Flyway, My Friend

Art about third culture experiences never really speaks to me. While I have travelled all my life, it has never been in search of myself. I find that search is often what art depicting third culture experiences is about. 

I have always known my identity: I am a misfit. I was a misfit in Zambia, India, Denmark, the Netherlands, Germany, UK, and I am a misfit in Australia.

Perhaps, no artist from any one country could ever capture my experience. A collaborative project between 20 artists across nine countries was necessary to come close to that gossamer spirit that has guided me through my travels. That project was The Flyway Print Exchange, coordinated by the Melbourne-based printmaker and artist Kate Gorringe-Smith.

Every year, Australia’s migratory shorebirds travel to-and-fro between Australia and Alaska. Guided by little more than slanting sun rays, they fly over 23 countries along their way. The Flyway Print Exchange brought together artists from nine of those 23 countries to make artworks inspired by these amazing birds and their arduous journeys. I came across the exhibition at Melbourne’s Immigration Museum in 2015, and it has stayed with me ever since, inspiring me at sudden, odd moments with thoughts on travel and migration.

I think about borders. We are programmed to consider the world in terms of these political divides, yet you have to see the world from the eyes of the shorebirds to realise how artificial these borders really are. I often wonder if we would ever be able to live in a world where people were as free to migrate to sunnier shores and back as the birds do.

Home, is yet another thought. What is the shorebirds’ real home? Alaska beckons the birds when they are in Australia, and Australia beckons them back once they have journeyed there. Is one country dearer to the birds than another? I can’t think of a more apt comparison to my concept of home—home always feels elsewhere.

My children give meaning to my life. Why do the birds trek from one end of the globe to another each year? To breed. To ensure that life continues long after they are gone themselves. I had to become a mother to truly understand the preciousness of that life, and our instinctive need to protect and propagate it. I know I would travel across the globe too if my children’s survival were in question.

Most of all, the project made me think of the interconnected nature of my existence. The shorebirds’ survival depends on the survival of all the different ecologies across the world. As someone whose family is spread across the planet, I too constantly feel vulnerable to turmoil around the globe. Trump’s rise in America hits me hard because my lovely little nieces are American. An economic downturn in France worries me because it is my sister’s home. A storm in Mumbai sends me into a panic because my parents live there.
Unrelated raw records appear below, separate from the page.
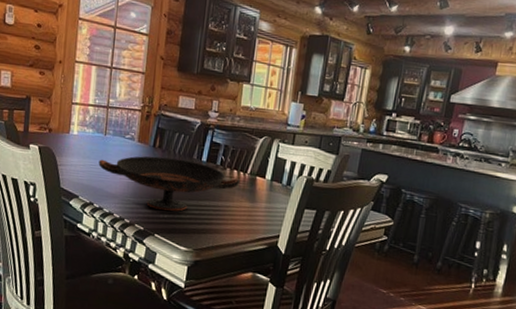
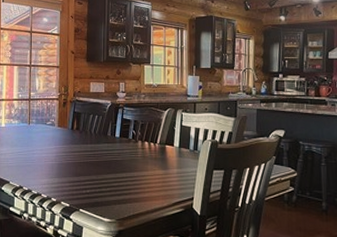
decorative bowl: present [98,156,241,212] -> none [25,138,152,187]

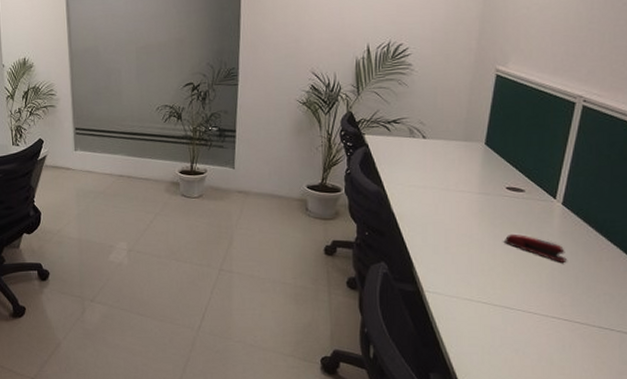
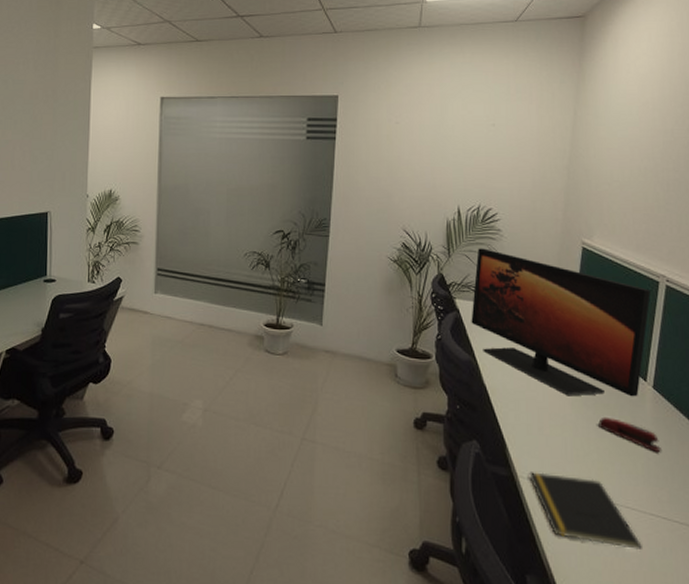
monitor: none [380,84,566,218] -> present [471,248,651,397]
notepad: none [435,286,542,347] -> present [529,472,642,549]

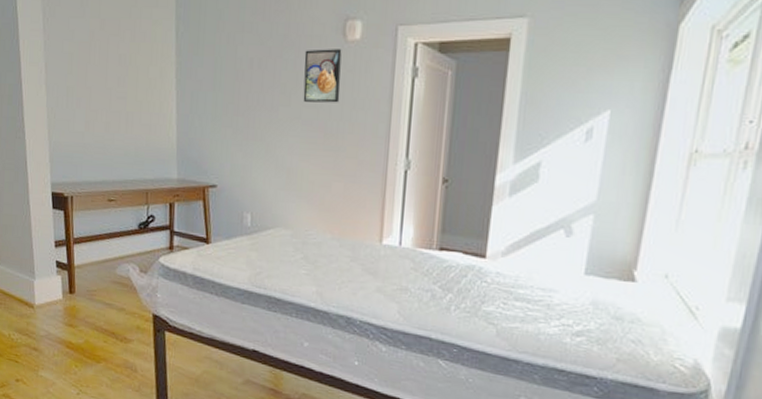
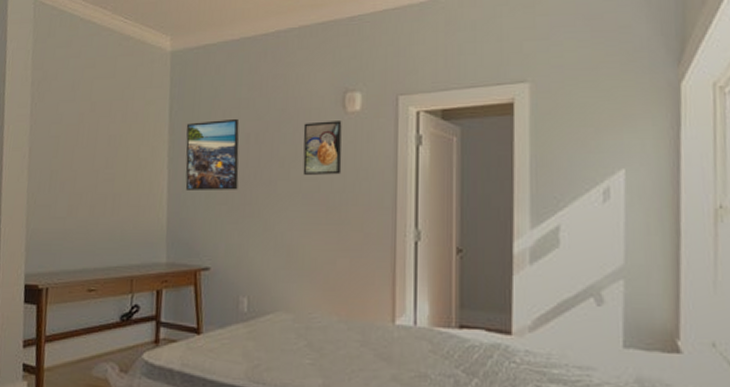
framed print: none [192,42,243,114] -> present [185,118,240,190]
In order for me to thrive, I need all of them to thrive. To feel safe, I must know that they are all safe. Like the shorebird, my survival depends on many different lands flourishing all at once.

I thought the project was a celebration of the travelling spirit of the birds, the fluid concept of home, the purpose offspring can bring and a reminder of how the shorebirds survival was so delicately balanced on the survival of many different lands.

What it also made me realise was that life isn’t so different for people like me.